Der Collagenkünstler Carsten Schneider

Das Weltgeschehen zerschneiden, um Schönheit zu bauen

Zeitungsausschnitte
Grünling auf E-Gitarre © Copyright Carsten Schneider
Von Tobias Wenzel · 16.07.2017
Zeitungscollagen und Radioausschnitte sind die Grundlage des kuriosen Kunst des Carsten Schneider. Vor wenigen Wochen hatte er seine erste Ausstellung in Berlin - und der Betrachter merkte hier bei einem Besuch sehr schnell, wie genau Schneider zuhört und hinsieht.
"Und nun die Aussichten grau und nass."
"Morgengrauen."
"Graue Suppe."
"Grauzone."
"Grau ist alle Energie."
Carsten Schneider hat in seiner Berliner Altbauwohnung in hundert Schachteln mit Pappe verstärkte Ausschnitte aus den Überschriften von Tageszeitungen gesammelt: Wörter wie "grau", "Mensch" und "Ende". Diese entrückt der Collagenkünstler aus ihrem Kontext und klebt sie zu berührenden Bildern zusammen, in denen nur noch ein Wort regiert, besonders gerne: der bestimmte Artikel "die", den er aber als englisches "die" versteht, also ‚sterben‘. Dem Tod und dem Kreuz, als Wort und Motiv, begegnet man oft in Carsten Schneiders Werken. In einem Zimmer steht ein großes Klebebild auf einer Staffelei. Zu sehen ist ein Kreuz, gestaltet mit dreieckigen rötlichen Bildausschnitten aus Fleischwarenanzeigen der Zeitungen.
"Es gab hier ein interessantes Fleischstück. Ich glaube, das war solches hier. Das war einmal angepriesen als vom Hühnchen oder so. Und dann war es aber unter einem ganz anderen Tiernamen angeboten ein paar Tage später. Da war ich schon erstaunt. Das wollte ich unbedingt drin haben."

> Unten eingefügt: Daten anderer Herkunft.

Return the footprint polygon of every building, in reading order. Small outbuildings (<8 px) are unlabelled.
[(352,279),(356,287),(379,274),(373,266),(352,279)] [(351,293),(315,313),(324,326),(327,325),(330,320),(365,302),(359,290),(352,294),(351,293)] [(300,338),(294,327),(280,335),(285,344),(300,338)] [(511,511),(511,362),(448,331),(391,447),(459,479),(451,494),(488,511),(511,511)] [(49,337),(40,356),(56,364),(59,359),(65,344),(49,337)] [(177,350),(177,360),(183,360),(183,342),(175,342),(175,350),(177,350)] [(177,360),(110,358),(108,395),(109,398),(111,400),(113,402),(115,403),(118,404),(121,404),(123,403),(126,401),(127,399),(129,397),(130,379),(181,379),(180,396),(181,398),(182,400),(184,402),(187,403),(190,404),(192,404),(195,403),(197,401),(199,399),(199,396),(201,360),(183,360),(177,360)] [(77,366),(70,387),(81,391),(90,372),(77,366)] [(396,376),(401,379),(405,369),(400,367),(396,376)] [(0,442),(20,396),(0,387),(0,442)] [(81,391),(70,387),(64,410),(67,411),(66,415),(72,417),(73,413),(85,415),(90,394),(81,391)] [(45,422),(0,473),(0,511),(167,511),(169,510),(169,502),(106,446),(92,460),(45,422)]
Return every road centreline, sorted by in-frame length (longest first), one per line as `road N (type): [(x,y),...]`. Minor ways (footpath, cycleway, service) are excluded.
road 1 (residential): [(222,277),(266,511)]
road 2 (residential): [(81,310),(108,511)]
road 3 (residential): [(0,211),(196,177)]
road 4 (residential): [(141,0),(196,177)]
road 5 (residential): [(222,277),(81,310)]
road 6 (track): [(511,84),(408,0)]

150 Kreuzbilder aus zerschnittenen Zeitungsfotos

Rund 150 Kreuzbilder aus zerschnittenen Zeitungsfotos hat Carsten Schneider schon geschaffen, teilweise in Triptychonform. Auf den ersten Blick glaubt man, alte Sakralkunst zu betrachten, aber dann entdeckt man einen anachronistischen Hubschrauber oder man ist sich nicht mehr sicher, ob der vermeintliche Heiligenschein nicht doch eher eine Explosion ist.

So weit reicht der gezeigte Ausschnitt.